How to use a character vector of column names in the formula argument of dcast (reshape2)


Say I have a dataframe df with dozens of identifying variables (in columns) and only a few measured variables (also in columns).

To avoid repetitively typing all the variables for each argument, I assign the names of the identifying and measured df columns to df_id and df_measured, respectively. It's easy enough to input these vectors to shorten the argument inputs for melt...

df.m  <- melt(df, id.vars = df_id, measure.vars = df_measured)

... but I'm at a loss for how to enter the formula = argument in dcast using the same method to specify my id variables since it requires that the input point to numeric positions of the columns.

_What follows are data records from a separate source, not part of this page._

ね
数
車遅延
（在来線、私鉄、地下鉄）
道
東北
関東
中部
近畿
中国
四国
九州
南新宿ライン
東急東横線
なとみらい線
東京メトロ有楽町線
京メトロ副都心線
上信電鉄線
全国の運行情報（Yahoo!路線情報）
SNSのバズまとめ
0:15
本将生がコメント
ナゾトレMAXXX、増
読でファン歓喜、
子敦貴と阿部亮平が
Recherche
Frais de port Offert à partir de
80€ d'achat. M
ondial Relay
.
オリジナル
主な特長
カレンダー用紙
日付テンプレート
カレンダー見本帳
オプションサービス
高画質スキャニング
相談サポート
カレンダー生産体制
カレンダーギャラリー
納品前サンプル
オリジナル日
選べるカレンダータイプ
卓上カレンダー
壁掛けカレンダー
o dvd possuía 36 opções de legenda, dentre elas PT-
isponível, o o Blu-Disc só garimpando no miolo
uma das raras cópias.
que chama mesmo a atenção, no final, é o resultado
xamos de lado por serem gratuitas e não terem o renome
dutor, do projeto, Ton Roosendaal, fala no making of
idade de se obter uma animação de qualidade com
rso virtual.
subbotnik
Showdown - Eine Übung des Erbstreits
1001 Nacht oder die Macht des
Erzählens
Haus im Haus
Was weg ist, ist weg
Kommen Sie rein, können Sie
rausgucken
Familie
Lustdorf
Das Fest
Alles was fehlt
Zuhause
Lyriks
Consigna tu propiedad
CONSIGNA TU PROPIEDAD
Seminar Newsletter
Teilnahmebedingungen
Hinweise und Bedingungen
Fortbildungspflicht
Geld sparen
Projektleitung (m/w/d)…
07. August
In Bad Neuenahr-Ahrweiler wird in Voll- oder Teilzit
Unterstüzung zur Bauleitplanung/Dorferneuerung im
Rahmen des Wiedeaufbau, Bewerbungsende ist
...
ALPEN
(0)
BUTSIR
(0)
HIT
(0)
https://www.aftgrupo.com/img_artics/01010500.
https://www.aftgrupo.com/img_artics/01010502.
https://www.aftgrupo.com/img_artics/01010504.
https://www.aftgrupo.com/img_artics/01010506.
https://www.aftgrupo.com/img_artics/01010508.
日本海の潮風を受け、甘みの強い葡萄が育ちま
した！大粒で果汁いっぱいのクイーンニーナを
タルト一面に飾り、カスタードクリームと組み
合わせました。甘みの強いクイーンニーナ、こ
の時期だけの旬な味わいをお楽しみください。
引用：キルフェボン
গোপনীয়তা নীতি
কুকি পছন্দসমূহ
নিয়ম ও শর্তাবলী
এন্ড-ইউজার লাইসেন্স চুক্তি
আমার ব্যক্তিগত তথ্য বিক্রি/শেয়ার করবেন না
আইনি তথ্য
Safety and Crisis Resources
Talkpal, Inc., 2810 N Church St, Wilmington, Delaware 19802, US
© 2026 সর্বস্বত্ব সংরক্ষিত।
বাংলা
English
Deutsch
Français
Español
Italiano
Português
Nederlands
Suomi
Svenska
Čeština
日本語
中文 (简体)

Do I have to make a vector of numeric positions similar to df_id and risk broken functionality of my program if my input columns change in order, or can I refer to them by name and somehow still get that to work in the formula = argument? Thanks.


Solution

  • You can use as.formula to construct a formula.

    Here's an example:

    library(reshape2)
    ## Example from `melt.data.frame`
    names(airquality) <- tolower(names(airquality))
    df_id <- c("month", "day")
    aq <- melt(airquality, id = df_id)
    
    ## Constructing the formula
    f <- as.formula(paste(paste(df_id, collapse = " + "), "~ variable"))
    
    ## Applying it....
    dcast(aq, f, value.var = "value", fun.aggregate = mean)